» **EXERCISE PROMPT**
Copy all lines below that use the word "down".

» **DATA**
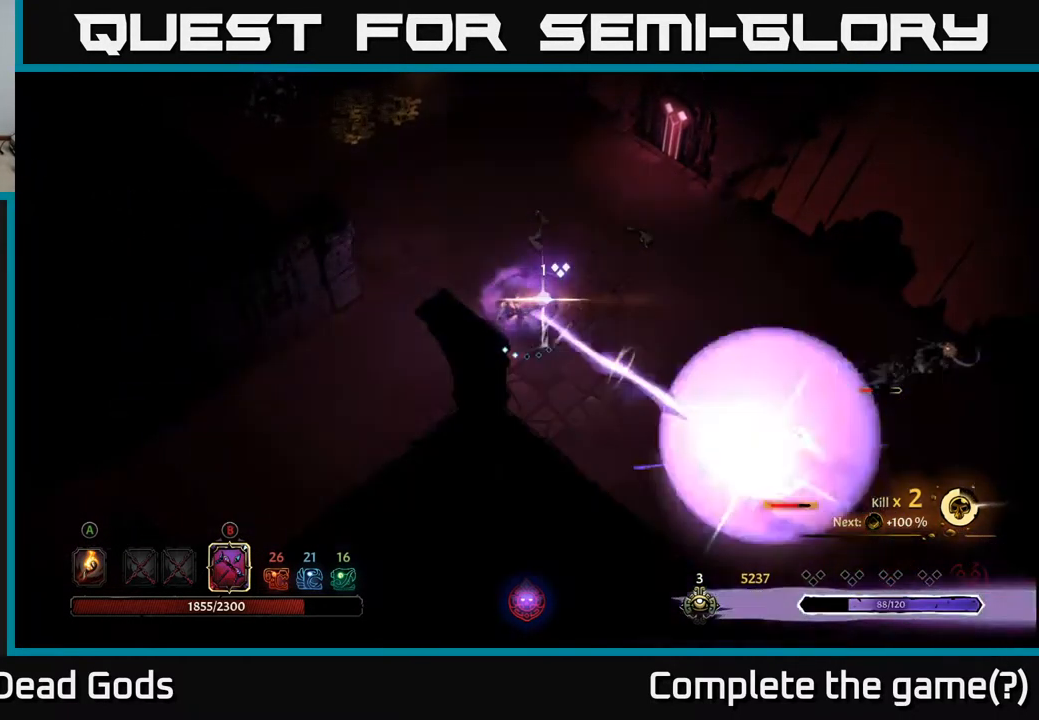
{"buttons": ["B"], "left_stick": "right", "right_stick": "center", "events": [[34, "left_stick", "right"], [50, "B", "down"]]}
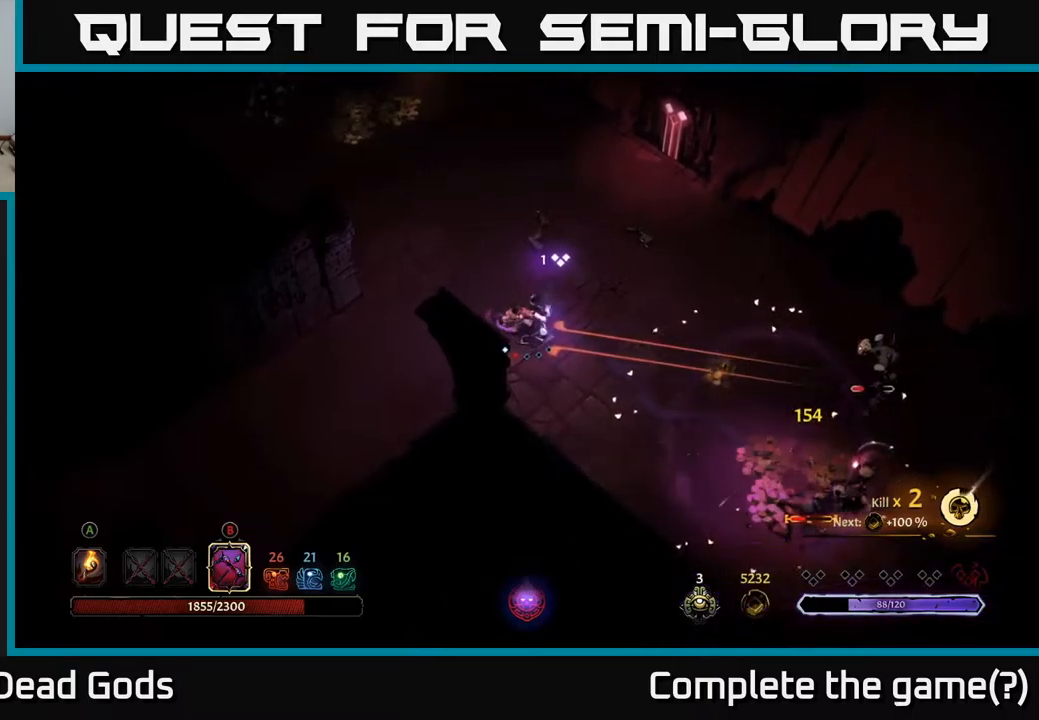
{"buttons": [], "left_stick": "right", "right_stick": "center", "events": [[400, "B", "up"]]}
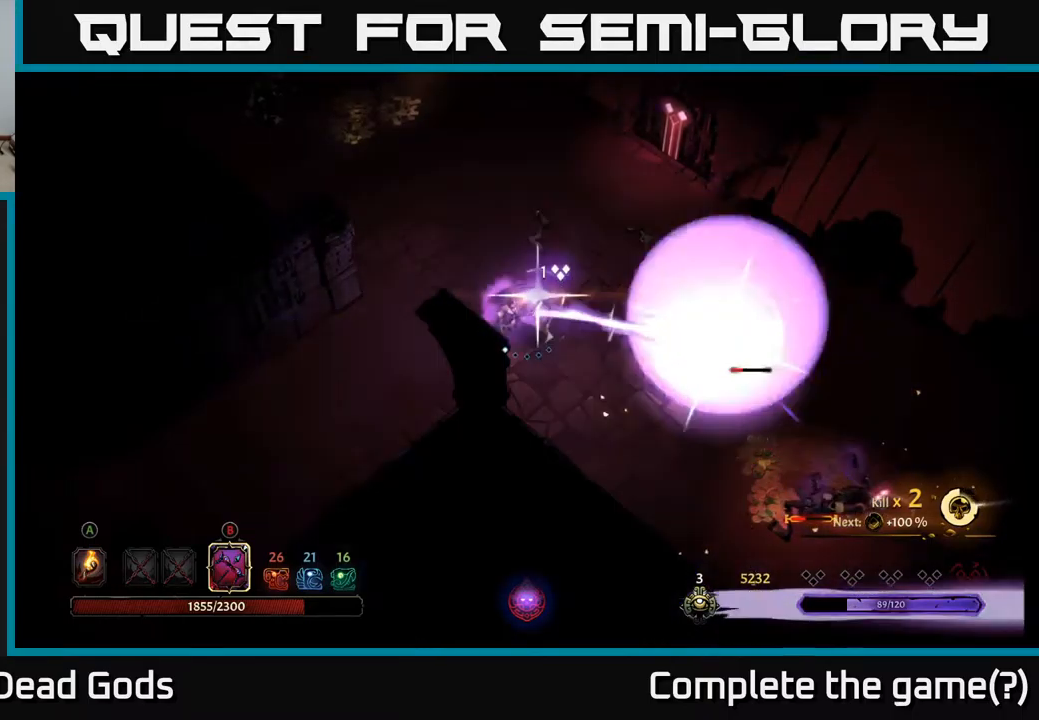
{"buttons": ["B"], "left_stick": "right", "right_stick": "center", "events": [[84, "left_stick", "center"], [267, "left_stick", "right"], [484, "B", "down"]]}
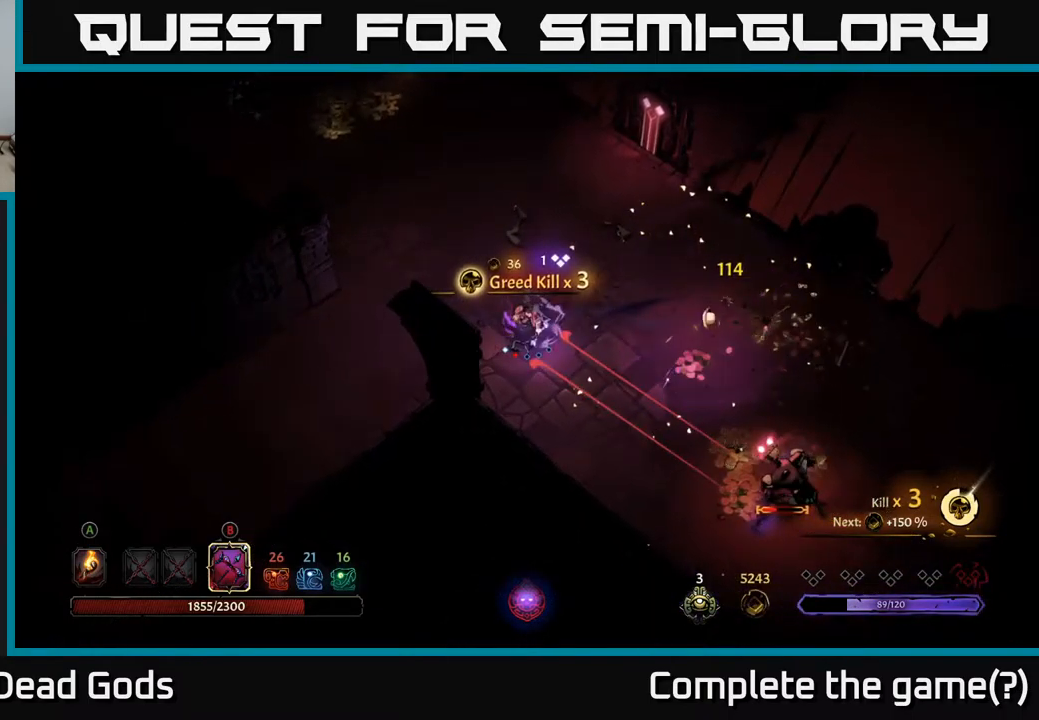
{"buttons": [], "left_stick": "down-right", "right_stick": "center", "events": [[17, "left_stick", "down-right"], [217, "B", "up"]]}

» **WRITTEN SOLUTION**
{"buttons": ["B"], "left_stick": "right", "right_stick": "center", "events": [[34, "left_stick", "right"], [50, "B", "down"]]}
{"buttons": ["B"], "left_stick": "right", "right_stick": "center", "events": [[84, "left_stick", "center"], [267, "left_stick", "right"], [484, "B", "down"]]}
{"buttons": [], "left_stick": "down-right", "right_stick": "center", "events": [[17, "left_stick", "down-right"], [217, "B", "up"]]}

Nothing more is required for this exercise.